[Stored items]
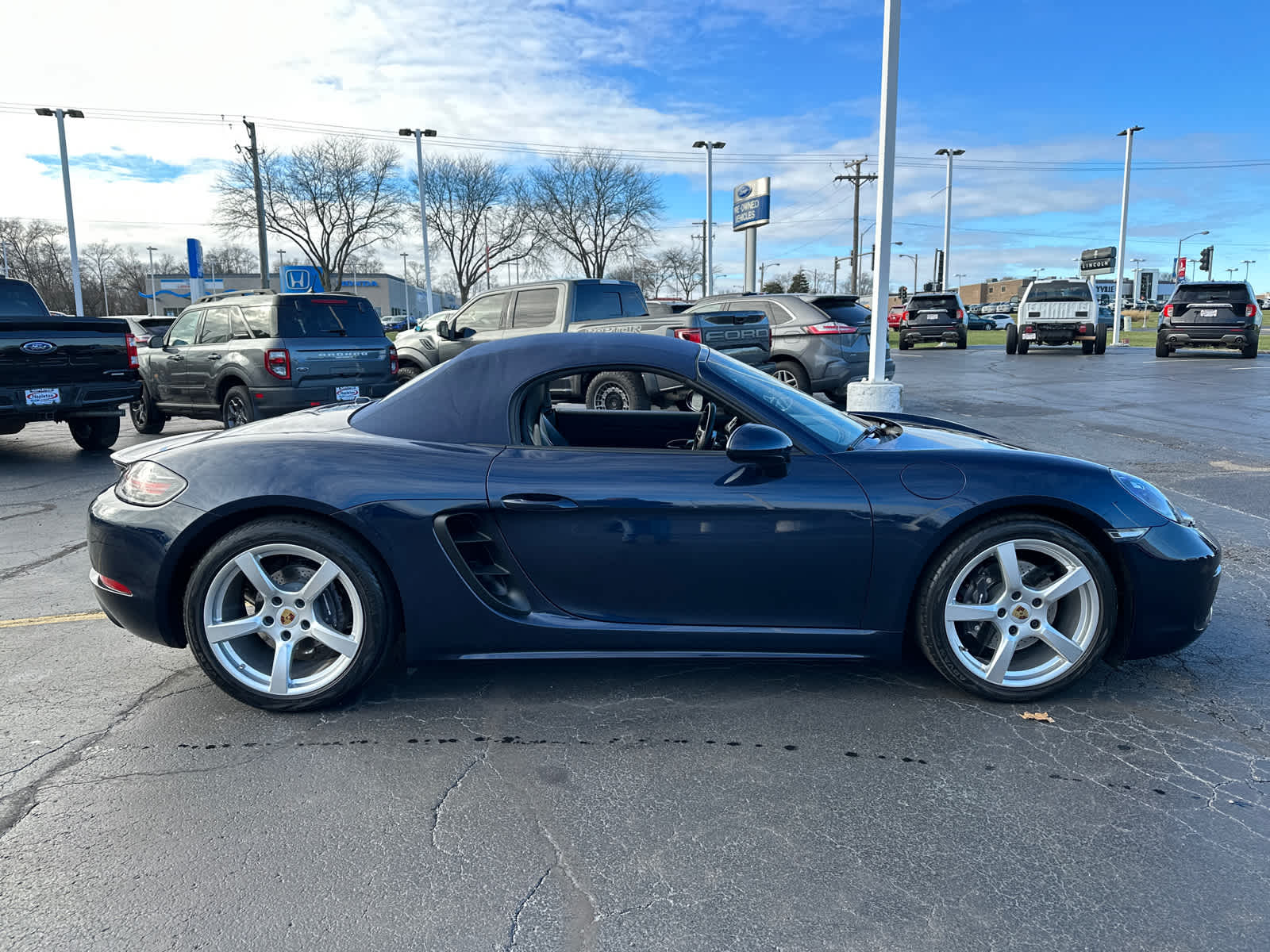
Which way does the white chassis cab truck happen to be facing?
away from the camera

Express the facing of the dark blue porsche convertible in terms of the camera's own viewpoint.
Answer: facing to the right of the viewer

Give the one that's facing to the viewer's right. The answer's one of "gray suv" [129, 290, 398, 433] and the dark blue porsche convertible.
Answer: the dark blue porsche convertible

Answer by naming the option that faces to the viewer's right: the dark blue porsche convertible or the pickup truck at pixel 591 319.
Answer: the dark blue porsche convertible

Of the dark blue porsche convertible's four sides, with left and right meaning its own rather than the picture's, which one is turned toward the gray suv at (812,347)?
left

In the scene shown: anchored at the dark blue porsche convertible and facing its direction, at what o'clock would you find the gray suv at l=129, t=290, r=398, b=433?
The gray suv is roughly at 8 o'clock from the dark blue porsche convertible.

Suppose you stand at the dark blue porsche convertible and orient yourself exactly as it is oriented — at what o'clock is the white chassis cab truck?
The white chassis cab truck is roughly at 10 o'clock from the dark blue porsche convertible.

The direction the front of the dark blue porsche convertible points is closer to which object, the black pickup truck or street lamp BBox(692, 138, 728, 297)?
the street lamp

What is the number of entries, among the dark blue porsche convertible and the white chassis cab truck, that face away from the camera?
1

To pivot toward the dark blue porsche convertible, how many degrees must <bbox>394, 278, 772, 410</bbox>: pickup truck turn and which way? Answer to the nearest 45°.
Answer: approximately 135° to its left

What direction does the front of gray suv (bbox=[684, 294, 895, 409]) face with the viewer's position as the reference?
facing away from the viewer and to the left of the viewer

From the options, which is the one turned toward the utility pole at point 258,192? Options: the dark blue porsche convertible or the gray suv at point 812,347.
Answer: the gray suv

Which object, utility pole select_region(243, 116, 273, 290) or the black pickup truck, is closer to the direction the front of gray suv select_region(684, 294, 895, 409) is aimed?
the utility pole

**Problem requirements**
The lines from the one with "What direction does" through the final line of the data are to be reproduced exactly, both included, with no other lines.

**Answer section**
What direction does the front of gray suv (bbox=[684, 294, 895, 409]) face with the viewer's position as the reference?
facing away from the viewer and to the left of the viewer

From the options, which is the one turned toward the utility pole at point 258,192? Options: the dark blue porsche convertible or the gray suv at point 812,347.
Answer: the gray suv

Which object, utility pole select_region(243, 116, 273, 290) or the black pickup truck, is closer to the direction the front of gray suv select_region(684, 294, 895, 409) is aimed?
the utility pole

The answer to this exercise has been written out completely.